In US, the stock market is rising on factors that are absent in a typical stock market run. US corporate earnings are not strong and US stock valuations are hitting a dangerous zone. Base on a research done by Goldman Sachs, the current P/E expansion cycle is now one of the largest in history. Since September 2011, S&P 500 forward P/E has grown by 75% (from 10x to 18x). This expansion has only been surpassed twice since 1976, when the multiple rose by 111% from 1984-1987 (ending with the 22% Black Monday collapse) and by 115% from 1994-1999 (ending with the Tech Bubble pop).

In China, parts of the country that are manufacturing oriented has lapsed into a recession, while prices of properties coastal cities are shooting through the roof again as a result of a low interest rate and lack of investment options.

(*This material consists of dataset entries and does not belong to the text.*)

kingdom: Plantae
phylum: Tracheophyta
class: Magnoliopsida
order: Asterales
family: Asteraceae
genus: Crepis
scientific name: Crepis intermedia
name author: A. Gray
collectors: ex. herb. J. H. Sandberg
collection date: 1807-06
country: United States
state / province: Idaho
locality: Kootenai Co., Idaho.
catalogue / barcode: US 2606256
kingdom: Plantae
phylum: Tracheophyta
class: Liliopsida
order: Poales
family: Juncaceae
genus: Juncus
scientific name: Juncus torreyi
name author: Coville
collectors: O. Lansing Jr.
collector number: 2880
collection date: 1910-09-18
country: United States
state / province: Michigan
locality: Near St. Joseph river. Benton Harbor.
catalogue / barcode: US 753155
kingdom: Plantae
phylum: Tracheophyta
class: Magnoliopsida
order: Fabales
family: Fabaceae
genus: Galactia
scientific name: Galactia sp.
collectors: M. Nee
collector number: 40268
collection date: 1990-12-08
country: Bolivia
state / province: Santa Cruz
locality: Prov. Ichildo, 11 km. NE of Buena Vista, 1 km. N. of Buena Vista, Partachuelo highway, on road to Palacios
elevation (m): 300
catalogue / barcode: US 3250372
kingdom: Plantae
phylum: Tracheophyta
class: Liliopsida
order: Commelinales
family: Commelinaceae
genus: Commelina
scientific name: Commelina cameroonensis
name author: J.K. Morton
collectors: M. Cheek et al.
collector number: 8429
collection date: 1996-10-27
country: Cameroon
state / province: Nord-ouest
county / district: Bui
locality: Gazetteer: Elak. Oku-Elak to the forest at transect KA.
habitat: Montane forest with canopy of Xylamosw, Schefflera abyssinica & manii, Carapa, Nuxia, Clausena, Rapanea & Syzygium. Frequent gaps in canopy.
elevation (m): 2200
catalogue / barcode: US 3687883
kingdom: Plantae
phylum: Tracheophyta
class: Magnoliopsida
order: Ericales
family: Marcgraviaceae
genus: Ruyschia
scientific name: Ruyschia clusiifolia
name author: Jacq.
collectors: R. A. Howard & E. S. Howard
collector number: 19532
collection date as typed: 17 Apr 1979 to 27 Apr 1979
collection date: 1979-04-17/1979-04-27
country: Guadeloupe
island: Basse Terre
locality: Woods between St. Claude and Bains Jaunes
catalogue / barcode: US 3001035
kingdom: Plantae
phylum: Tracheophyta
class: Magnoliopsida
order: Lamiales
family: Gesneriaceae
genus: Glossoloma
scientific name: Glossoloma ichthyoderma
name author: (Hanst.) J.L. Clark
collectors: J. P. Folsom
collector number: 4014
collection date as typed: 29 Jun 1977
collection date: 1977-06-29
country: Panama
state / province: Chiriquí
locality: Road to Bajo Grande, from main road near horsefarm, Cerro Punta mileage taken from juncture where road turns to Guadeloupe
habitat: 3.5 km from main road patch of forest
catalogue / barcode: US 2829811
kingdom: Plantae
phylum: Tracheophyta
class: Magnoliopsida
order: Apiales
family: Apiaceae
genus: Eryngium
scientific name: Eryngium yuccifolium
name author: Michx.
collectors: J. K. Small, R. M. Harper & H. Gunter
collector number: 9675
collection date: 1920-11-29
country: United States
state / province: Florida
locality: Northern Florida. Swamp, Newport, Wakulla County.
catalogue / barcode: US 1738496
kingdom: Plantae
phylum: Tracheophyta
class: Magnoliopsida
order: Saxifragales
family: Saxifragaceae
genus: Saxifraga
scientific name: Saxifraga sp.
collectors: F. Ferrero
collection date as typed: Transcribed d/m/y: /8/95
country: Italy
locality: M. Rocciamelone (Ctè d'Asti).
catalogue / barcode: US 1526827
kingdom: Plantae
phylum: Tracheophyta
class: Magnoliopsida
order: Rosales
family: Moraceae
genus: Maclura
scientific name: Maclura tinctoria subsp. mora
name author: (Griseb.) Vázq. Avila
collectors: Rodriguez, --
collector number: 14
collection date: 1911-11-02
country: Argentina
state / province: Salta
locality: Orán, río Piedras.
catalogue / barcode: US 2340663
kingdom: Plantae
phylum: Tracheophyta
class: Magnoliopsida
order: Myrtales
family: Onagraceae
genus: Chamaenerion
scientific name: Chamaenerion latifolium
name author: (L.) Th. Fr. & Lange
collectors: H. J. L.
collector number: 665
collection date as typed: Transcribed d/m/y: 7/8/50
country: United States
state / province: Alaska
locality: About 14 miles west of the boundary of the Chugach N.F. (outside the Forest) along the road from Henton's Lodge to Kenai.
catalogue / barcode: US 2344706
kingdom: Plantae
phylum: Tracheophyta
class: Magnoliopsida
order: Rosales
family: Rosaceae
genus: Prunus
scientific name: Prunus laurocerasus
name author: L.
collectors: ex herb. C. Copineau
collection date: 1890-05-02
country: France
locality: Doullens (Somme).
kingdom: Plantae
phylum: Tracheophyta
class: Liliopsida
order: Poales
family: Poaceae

Danger Sign 2: US Bond Yield at Record Low

Low yields in bond equate to only one thing, that institutional investors are so uncomfortable with other higher risk asset classes that they are willing to earn close to nothing for the safety of bonds. Historical, bond yields and stock prices tend to follow the same direction and bad things often happen when the trends of these two diverge.

Danger Sign 3: Rising Yen

The Yen has been rising despite the central bank unleashing rounds of QE and pushing negative interest rates to the negative zone. All these efforts should have weakened the demand of Yen and yet global investors are flocking to this safe haven currency despite losing money as a result of a negative interest rates. Global investors do not volunteer to put their money into a money losing investment unless the alternatives offer an even worse scenario.

Source: CNBC

  Danger Sign 4: High Investor Complacency 

 The VIX index, which is a measurement of investor's complacency via options traded in the open market, hit a 2016 record low at the end of July. The value of VIX indicate the amount of fear in the market and the higher the value, the more fearful investors are. It seems like investors are pretty fearless right now despite signs of a slowing global economy. The last time VIX hit that low was in July 2015, just before the crash of the energy and china stock market.
Source: CNBC
Danger Sign 5: Rising Gold, Falling Oil

With all the fuzzy data from China, investors have turned to oil prices as one of the forward indicator of the Chinese economy. The first oil correction from $90 to $60 in 2014 is later followed by the Chinese government sharply revising their growth expectation downwards. The second crash which started in May 2015 from $60 to $35 was followed by the Chinese stock market crash and the Chinese government intervening with fiscal and monetary policies to ensure that the economy does not crash as a result of the stock panic. Oil prices have stabilized, but it seems like the story has not ended yet as oil price once again, started to trend down again. Gold prices as we all know is a safe haven commodity. Gold prices has risen sharply this year from $1000 to $1300 
 If institution investors are rushing to buy all the 3 safe haven asset classes, there is a strong probability that something sinister is going to happen just around the bend of the road. What is holding up the financial market at this moment in time is the optimism that the central bankers will once again step in to save the world again. So what are the central bankers saying?

US Central Bank: "Things doesn't look that bad. We might raise interest rates!"

Japan Central Bank: "Sorry to disappoint but we are running out of ammunition!"

China Central Bank: "There are bubbles everywhere in China, so we will keep monetary policy prudent."

All eyes are now turned to the Europe and the eye of the Brexit Storm.